EXERCISE OBJECTIVE: From the data below, set down exactly the lines between the one holding "X0011500Y0046800D01*" and the one holding "X0110750Y0069100D03*", inclusive, and no others.

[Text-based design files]
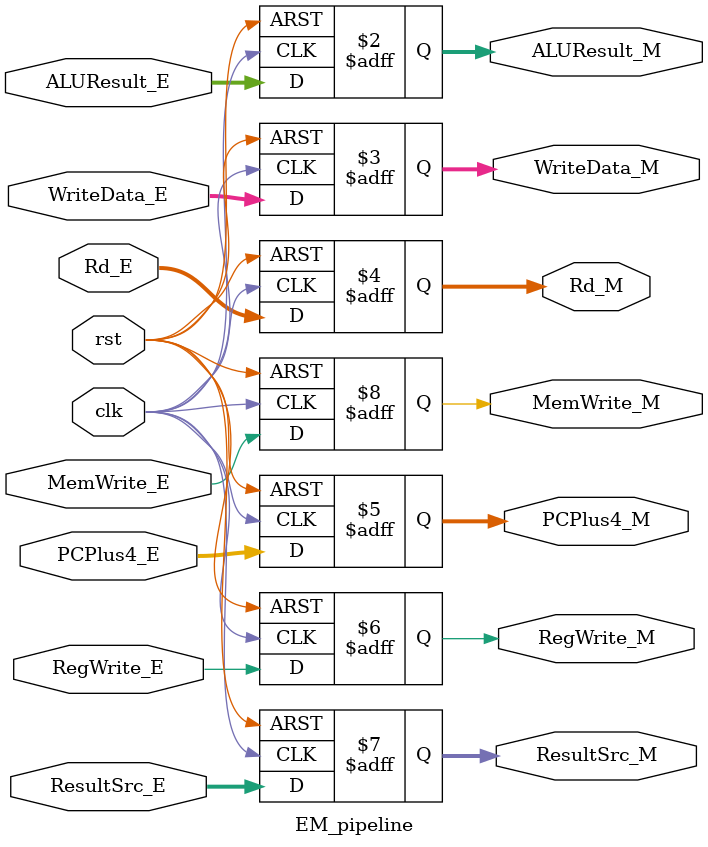
<source format=sv>
module EM_pipeline (
    input  logic        clk,
    input  logic        rst,
    
    // Data from Execute (E)
    input  logic [63:0] ALUResult_E,
    input  logic [63:0] WriteData_E, 
    input  logic [4:0]  Rd_E,
    input  logic [63:0] PCPlus4_E,   
    
    // Control from Execute (E)
    input  logic        RegWrite_E,
    input  logic [1:0]  ResultSrc_E,
    input  logic        MemWrite_E,
    
    // Data to Memory (M)
    output logic [63:0] ALUResult_M,
    output logic [63:0] WriteData_M,
    output logic [4:0]  Rd_M,
    output logic [63:0] PCPlus4_M,
    
    // Control to Memory (M)
    output logic        RegWrite_M,
    output logic [1:0]  ResultSrc_M,
    output logic        MemWrite_M
);

    always_ff @(posedge clk or posedge rst) begin
        if (rst) begin
            ALUResult_M <= 64'b0;
            WriteData_M <= 64'b0;
            Rd_M        <= 5'b0;
            PCPlus4_M   <= 64'b0;
            RegWrite_M  <= 1'b0;
            ResultSrc_M <= 2'b0;
            MemWrite_M  <= 1'b0;
        end else begin
            ALUResult_M <= ALUResult_E;
            WriteData_M <= WriteData_E;
            Rd_M        <= Rd_E;
            PCPlus4_M   <= PCPlus4_E;
            RegWrite_M  <= RegWrite_E;
            ResultSrc_M <= ResultSrc_E;
            MemWrite_M  <= MemWrite_E;
        end
    end

endmodule
</source>
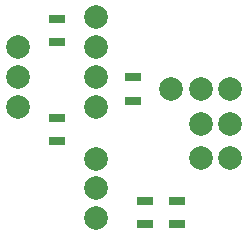
<source format=gtp>
%FSLAX25Y25*%
%MOIN*%
G70*
G01*
G75*
G04 Layer_Color=8421504*
%ADD10C,0.07874*%
%ADD11R,0.05315X0.03150*%
%ADD12C,0.03000*%
%ADD13C,0.05906*%
D10*
X134031Y121000D02*
D03*
Y111158D02*
D03*
X178842Y131000D02*
D03*
Y142500D02*
D03*
Y154000D02*
D03*
X159157D02*
D03*
X169000Y131000D02*
D03*
Y142500D02*
D03*
Y154000D02*
D03*
X134031Y130843D02*
D03*
X107968Y148000D02*
D03*
Y158000D02*
D03*
Y168000D02*
D03*
X134031Y178000D02*
D03*
Y158000D02*
D03*
Y168000D02*
D03*
Y148000D02*
D03*
D11*
X146500Y157937D02*
D03*
Y150063D02*
D03*
X150461Y116783D02*
D03*
Y108909D02*
D03*
X160961Y116783D02*
D03*
Y108909D02*
D03*
X121000Y136563D02*
D03*
Y144437D02*
D03*
Y177437D02*
D03*
Y169563D02*
D03*
M02*

</source>
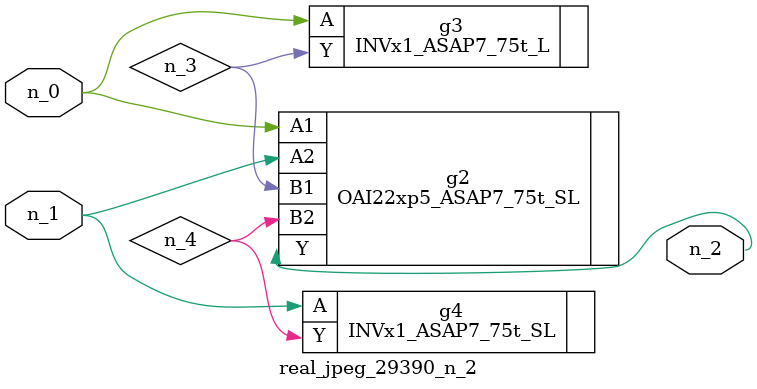
<source format=v>
module real_jpeg_29390_n_2 (n_1, n_0, n_2);

input n_1;
input n_0;

output n_2;

wire n_4;
wire n_3;

OAI22xp5_ASAP7_75t_SL g2 ( 
.A1(n_0),
.A2(n_1),
.B1(n_3),
.B2(n_4),
.Y(n_2)
);

INVx1_ASAP7_75t_L g3 ( 
.A(n_0),
.Y(n_3)
);

INVx1_ASAP7_75t_SL g4 ( 
.A(n_1),
.Y(n_4)
);


endmodule
</source>
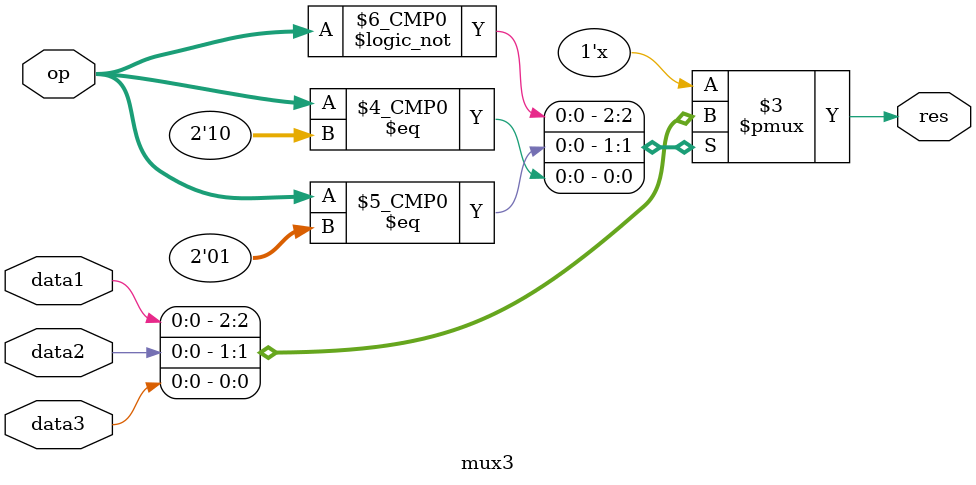
<source format=v>
module mux3 #(parameter WIDTH = 1)
  (input [WIDTH-1:0] data1,
   input [WIDTH-1:0] data2,
   input [WIDTH-1:0] data3,
   input [1:0] op,
   output reg [WIDTH-1:0] res);

  always @* begin
    case (op)
    2'b00: res <= data1;
    2'b01: res <= data2;
    2'b10: res <= data3;
    default: res <= 16'bxxxx_xxxx_xxxx_xxxx;
    endcase
  end
   
endmodule 
</source>
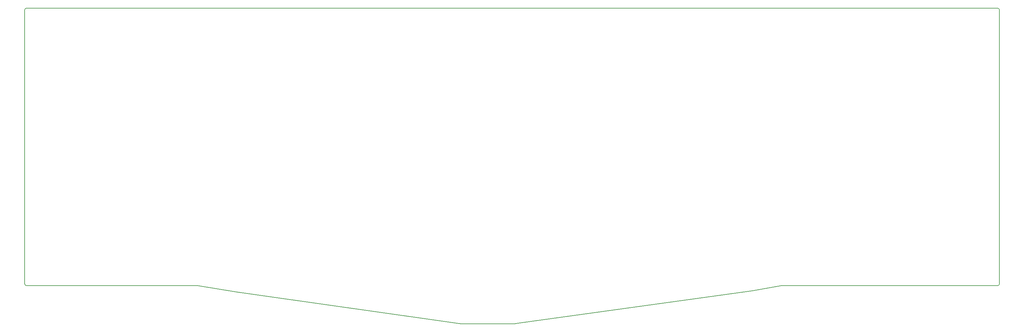
<source format=gbr>
G04 #@! TF.GenerationSoftware,KiCad,Pcbnew,(5.1.4-0-10_14)*
G04 #@! TF.CreationDate,2020-04-19T23:22:29-05:00*
G04 #@! TF.ProjectId,minister,6d696e69-7374-4657-922e-6b696361645f,rev?*
G04 #@! TF.SameCoordinates,Original*
G04 #@! TF.FileFunction,Profile,NP*
%FSLAX46Y46*%
G04 Gerber Fmt 4.6, Leading zero omitted, Abs format (unit mm)*
G04 Created by KiCad (PCBNEW (5.1.4-0-10_14)) date 2020-04-19 23:22:29*
%MOMM*%
%LPD*%
G04 APERTURE LIST*
%ADD10C,0.200000*%
G04 APERTURE END LIST*
D10*
X13590999Y-67047999D02*
X13591000Y-70048000D01*
X226341000Y-144048000D02*
X281091000Y-144048000D01*
X226341000Y-144048000D02*
X224341000Y-144048000D01*
X135128000Y-154686000D02*
X72541000Y-145848000D01*
X135128000Y-154686000D02*
X150135501Y-154680992D01*
X62041000Y-66548000D02*
X224041000Y-66548000D01*
X271091000Y-66548000D02*
X270091000Y-66548000D01*
X270091000Y-66548000D02*
X266591000Y-66548000D01*
X13590999Y-67047999D02*
G75*
G02X14091000Y-66548000I500000J-1D01*
G01*
X57141000Y-66548000D02*
X14091000Y-66548000D01*
X62041000Y-66548000D02*
X57141000Y-66548000D01*
X61741000Y-144048000D02*
X72541000Y-145848000D01*
X60941000Y-144048000D02*
X61741000Y-144048000D01*
X14091000Y-144048000D02*
X60941000Y-144048000D01*
X14091000Y-144048000D02*
G75*
G02X13591000Y-143548000I0J500000D01*
G01*
X13591000Y-139048000D02*
X13591000Y-143548000D01*
X13591000Y-71548000D02*
X13591000Y-139048000D01*
X13591000Y-71548000D02*
X13591000Y-70048000D01*
X285091000Y-108548000D02*
X285091000Y-108048000D01*
X285091000Y-118048000D02*
X285091000Y-108548000D01*
X285091000Y-143548000D02*
X285091000Y-118048000D01*
X285091000Y-143548000D02*
G75*
G02X284591000Y-144048000I-500000J0D01*
G01*
X281091000Y-144048000D02*
X284591000Y-144048000D01*
X216341000Y-145448000D02*
X224341000Y-144048000D01*
X150341000Y-154647999D02*
X216341000Y-145448000D01*
X150135501Y-154680992D02*
X150341000Y-154647999D01*
X281591000Y-66548000D02*
X281091000Y-66548000D01*
X285091000Y-108048000D02*
X285091000Y-107548000D01*
X285091000Y-107548000D02*
X285091000Y-106048000D01*
X285091000Y-106048000D02*
X285091000Y-98548000D01*
X281091000Y-66548000D02*
X280841000Y-66548000D01*
X285091000Y-98548000D02*
X285091000Y-97548000D01*
X285091000Y-97548000D02*
X285091000Y-94048000D01*
X285091000Y-94048000D02*
X285091000Y-93048000D01*
X285091000Y-93048000D02*
X285091000Y-89798000D01*
X271841000Y-66548000D02*
X271091000Y-66548000D01*
X285091000Y-89798000D02*
X285091000Y-88548000D01*
X285091000Y-88548000D02*
X285091000Y-67048000D01*
X266591000Y-66548000D02*
X224041000Y-66548000D01*
X280841000Y-66548000D02*
X271841000Y-66548000D01*
X284591001Y-66547999D02*
G75*
G02X285091000Y-67048000I-1J-500000D01*
G01*
X284591000Y-66548000D02*
X283591000Y-66548000D01*
X283591000Y-66548000D02*
X281591000Y-66548000D01*
M02*

</source>
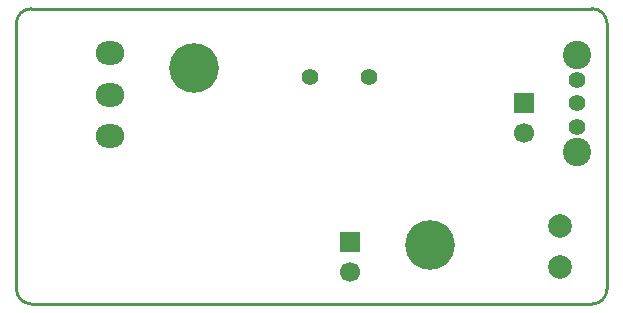
<source format=gbs>
%FSAX42Y42*%
%MOMM*%
G71*
G01*
G75*
G04 Layer_Color=16711935*
%ADD10R,1.50X1.30*%
%ADD11O,0.60X2.20*%
%ADD12R,1.30X1.50*%
%ADD13R,1.40X1.00*%
%ADD14R,1.02X1.90*%
%ADD15C,0.20*%
%ADD16C,1.00*%
%ADD17C,0.40*%
%ADD18C,0.25*%
%ADD19O,2.20X1.80*%
%ADD20C,1.20*%
%ADD21C,1.50*%
%ADD22R,1.50X1.50*%
%ADD23C,5.50*%
%ADD24C,2.20*%
%ADD25C,1.80*%
%ADD26C,0.80*%
%ADD27C,1.90*%
%ADD28C,4.00*%
%ADD29C,0.60*%
%ADD30C,0.25*%
%ADD31C,0.50*%
%ADD32C,0.20*%
%ADD33C,0.10*%
%ADD34R,1.70X1.50*%
%ADD35O,0.80X2.40*%
%ADD36R,1.50X1.70*%
%ADD37R,1.60X1.20*%
%ADD38O,2.40X2.00*%
%ADD39C,1.40*%
%ADD40C,1.70*%
%ADD41R,1.70X1.70*%
%ADD42C,5.70*%
%ADD43C,2.40*%
%ADD44C,2.00*%
%ADD45C,4.20*%
D18*
X005062Y010062D02*
G03*
X004938Y009938I000000J-000125D01*
G01*
X004938Y007688D02*
G03*
X005062Y007562I000125J000000D01*
G01*
X009812Y007562D02*
G03*
X009938Y007688I000000J000125D01*
G01*
X009938Y009938D02*
G03*
X009812Y010062I-000125J000000D01*
G01*
X005062D02*
X009812D01*
X004938Y007688D02*
Y009938D01*
X005062Y007562D02*
X009812D01*
X009938Y007688D02*
Y009938D01*
D38*
X005730Y009335D02*
D03*
Y008985D02*
D03*
X005730Y009685D02*
D03*
D39*
X007925Y009488D02*
D03*
X007425D02*
D03*
X009688Y009462D02*
D03*
Y009262D02*
D03*
Y009062D02*
D03*
D40*
X007762Y007833D02*
D03*
X009238Y009008D02*
D03*
D41*
X007762Y008088D02*
D03*
X009238Y009262D02*
D03*
D43*
X009688Y009672D02*
D03*
Y008853D02*
D03*
D44*
X009538Y008225D02*
D03*
Y007875D02*
D03*
D45*
X006438Y009562D02*
D03*
X008438Y008062D02*
D03*
M02*

</source>
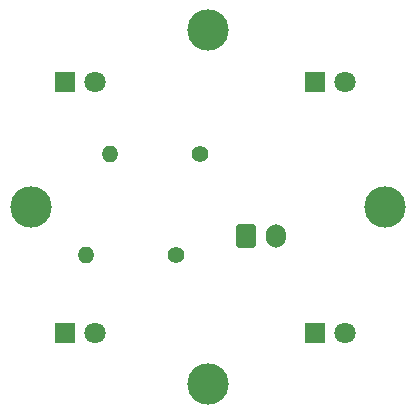
<source format=gbr>
%TF.GenerationSoftware,KiCad,Pcbnew,8.0.3*%
%TF.CreationDate,2024-07-15T13:33:40+01:00*%
%TF.ProjectId,Alignment PCB,416c6967-6e6d-4656-9e74-205043422e6b,rev?*%
%TF.SameCoordinates,Original*%
%TF.FileFunction,Copper,L2,Bot*%
%TF.FilePolarity,Positive*%
%FSLAX46Y46*%
G04 Gerber Fmt 4.6, Leading zero omitted, Abs format (unit mm)*
G04 Created by KiCad (PCBNEW 8.0.3) date 2024-07-15 13:33:40*
%MOMM*%
%LPD*%
G01*
G04 APERTURE LIST*
G04 Aperture macros list*
%AMRoundRect*
0 Rectangle with rounded corners*
0 $1 Rounding radius*
0 $2 $3 $4 $5 $6 $7 $8 $9 X,Y pos of 4 corners*
0 Add a 4 corners polygon primitive as box body*
4,1,4,$2,$3,$4,$5,$6,$7,$8,$9,$2,$3,0*
0 Add four circle primitives for the rounded corners*
1,1,$1+$1,$2,$3*
1,1,$1+$1,$4,$5*
1,1,$1+$1,$6,$7*
1,1,$1+$1,$8,$9*
0 Add four rect primitives between the rounded corners*
20,1,$1+$1,$2,$3,$4,$5,0*
20,1,$1+$1,$4,$5,$6,$7,0*
20,1,$1+$1,$6,$7,$8,$9,0*
20,1,$1+$1,$8,$9,$2,$3,0*%
G04 Aperture macros list end*
%TA.AperFunction,ComponentPad*%
%ADD10R,1.800000X1.800000*%
%TD*%
%TA.AperFunction,ComponentPad*%
%ADD11C,1.800000*%
%TD*%
%TA.AperFunction,ComponentPad*%
%ADD12C,1.400000*%
%TD*%
%TA.AperFunction,ComponentPad*%
%ADD13O,1.400000X1.400000*%
%TD*%
%TA.AperFunction,ComponentPad*%
%ADD14RoundRect,0.250000X-0.600000X-0.750000X0.600000X-0.750000X0.600000X0.750000X-0.600000X0.750000X0*%
%TD*%
%TA.AperFunction,ComponentPad*%
%ADD15O,1.700000X2.000000*%
%TD*%
%TA.AperFunction,ViaPad*%
%ADD16C,3.500000*%
%TD*%
G04 APERTURE END LIST*
D10*
%TO.P,D4,1,K*%
%TO.N,GND*%
X109110000Y-60610000D03*
D11*
%TO.P,D4,2,A*%
%TO.N,Net-(D3-K)*%
X111650000Y-60610000D03*
%TD*%
D10*
%TO.P,D3,1,K*%
%TO.N,Net-(D3-K)*%
X87890000Y-60610000D03*
D11*
%TO.P,D3,2,A*%
%TO.N,Net-(D3-A)*%
X90430000Y-60610000D03*
%TD*%
%TO.P,D2,2,A*%
%TO.N,Net-(D1-K)*%
X111650000Y-39390000D03*
D10*
%TO.P,D2,1,K*%
%TO.N,GND*%
X109110000Y-39390000D03*
%TD*%
D11*
%TO.P,D1,2,A*%
%TO.N,Net-(D1-A)*%
X90430000Y-39390000D03*
D10*
%TO.P,D1,1,K*%
%TO.N,Net-(D1-K)*%
X87890000Y-39390000D03*
%TD*%
D12*
%TO.P,R2,1*%
%TO.N,+5V*%
X97310000Y-54000000D03*
D13*
%TO.P,R2,2*%
%TO.N,Net-(D3-A)*%
X89690000Y-54000000D03*
%TD*%
D12*
%TO.P,R1,1*%
%TO.N,+5V*%
X99310000Y-45500000D03*
D13*
%TO.P,R1,2*%
%TO.N,Net-(D1-A)*%
X91690000Y-45500000D03*
%TD*%
D14*
%TO.P,J1,1,Pin_1*%
%TO.N,+5V*%
X103250000Y-52475000D03*
D15*
%TO.P,J1,2,Pin_2*%
%TO.N,GND*%
X105750000Y-52475000D03*
%TD*%
D16*
%TO.N,*%
X85000000Y-50000000D03*
X100000000Y-35000000D03*
X100000000Y-65000000D03*
X115000000Y-50000000D03*
%TD*%
M02*

</source>
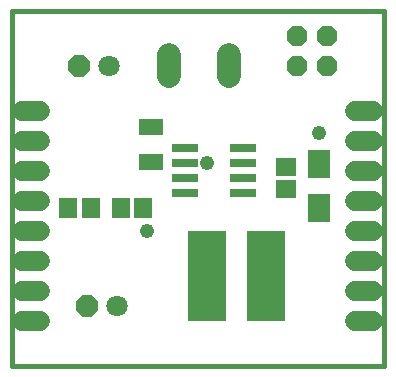
<source format=gts>
G75*
%MOIN*%
%OFA0B0*%
%FSLAX25Y25*%
%IPPOS*%
%LPD*%
%AMOC8*
5,1,8,0,0,1.08239X$1,22.5*
%
%ADD10C,0.01600*%
%ADD11C,0.06800*%
%ADD12OC8,0.07100*%
%ADD13C,0.07100*%
%ADD14R,0.07900X0.05200*%
%ADD15R,0.07200X0.09400*%
%ADD16R,0.12600X0.30300*%
%ADD17R,0.08600X0.03000*%
%ADD18R,0.05918X0.06706*%
%ADD19R,0.06706X0.05918*%
%ADD20C,0.07850*%
%ADD21OC8,0.06800*%
%ADD22C,0.04762*%
D10*
X0008250Y0001800D02*
X0008250Y0119910D01*
X0132266Y0119910D01*
X0132266Y0001800D01*
X0008250Y0001800D01*
D11*
X0011500Y0016800D02*
X0017500Y0016800D01*
X0017500Y0026800D02*
X0011500Y0026800D01*
X0011500Y0036800D02*
X0017500Y0036800D01*
X0017500Y0046800D02*
X0011500Y0046800D01*
X0011500Y0056800D02*
X0017500Y0056800D01*
X0017500Y0066800D02*
X0011500Y0066800D01*
X0011500Y0076800D02*
X0017500Y0076800D01*
X0017500Y0086800D02*
X0011500Y0086800D01*
X0122750Y0086800D02*
X0128750Y0086800D01*
X0128750Y0076800D02*
X0122750Y0076800D01*
X0122750Y0066800D02*
X0128750Y0066800D01*
X0128750Y0056800D02*
X0122750Y0056800D01*
X0122750Y0046800D02*
X0128750Y0046800D01*
X0128750Y0036800D02*
X0122750Y0036800D01*
X0122750Y0026800D02*
X0128750Y0026800D01*
X0128750Y0016800D02*
X0122750Y0016800D01*
D12*
X0033250Y0021800D03*
X0030750Y0101800D03*
D13*
X0040750Y0101800D03*
X0043250Y0021800D03*
D14*
X0054500Y0069650D03*
X0054500Y0081450D03*
D15*
X0110750Y0069100D03*
X0110750Y0054500D03*
D16*
X0093100Y0031800D03*
X0073400Y0031800D03*
D17*
X0066050Y0059300D03*
X0066050Y0064300D03*
X0066050Y0069300D03*
X0066050Y0074300D03*
X0085450Y0074300D03*
X0085450Y0069300D03*
X0085450Y0064300D03*
X0085450Y0059300D03*
D18*
X0051990Y0054300D03*
X0044510Y0054300D03*
X0034490Y0054300D03*
X0027010Y0054300D03*
D19*
X0099500Y0060560D03*
X0099500Y0068040D03*
D20*
X0080750Y0098275D02*
X0080750Y0105325D01*
X0060750Y0105325D02*
X0060750Y0098275D01*
D21*
X0103250Y0101800D03*
X0113250Y0101800D03*
X0113250Y0111800D03*
X0103250Y0111800D03*
D22*
X0110750Y0079300D03*
X0073250Y0069300D03*
X0053250Y0046800D03*
M02*

</source>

THE COMPLETED TASK:
X0011500Y0046800D01*
X0011500Y0056800D02*
X0017500Y0056800D01*
X0017500Y0066800D02*
X0011500Y0066800D01*
X0011500Y0076800D02*
X0017500Y0076800D01*
X0017500Y0086800D02*
X0011500Y0086800D01*
X0122750Y0086800D02*
X0128750Y0086800D01*
X0128750Y0076800D02*
X0122750Y0076800D01*
X0122750Y0066800D02*
X0128750Y0066800D01*
X0128750Y0056800D02*
X0122750Y0056800D01*
X0122750Y0046800D02*
X0128750Y0046800D01*
X0128750Y0036800D02*
X0122750Y0036800D01*
X0122750Y0026800D02*
X0128750Y0026800D01*
X0128750Y0016800D02*
X0122750Y0016800D01*
D12*
X0033250Y0021800D03*
X0030750Y0101800D03*
D13*
X0040750Y0101800D03*
X0043250Y0021800D03*
D14*
X0054500Y0069650D03*
X0054500Y0081450D03*
D15*
X0110750Y0069100D03*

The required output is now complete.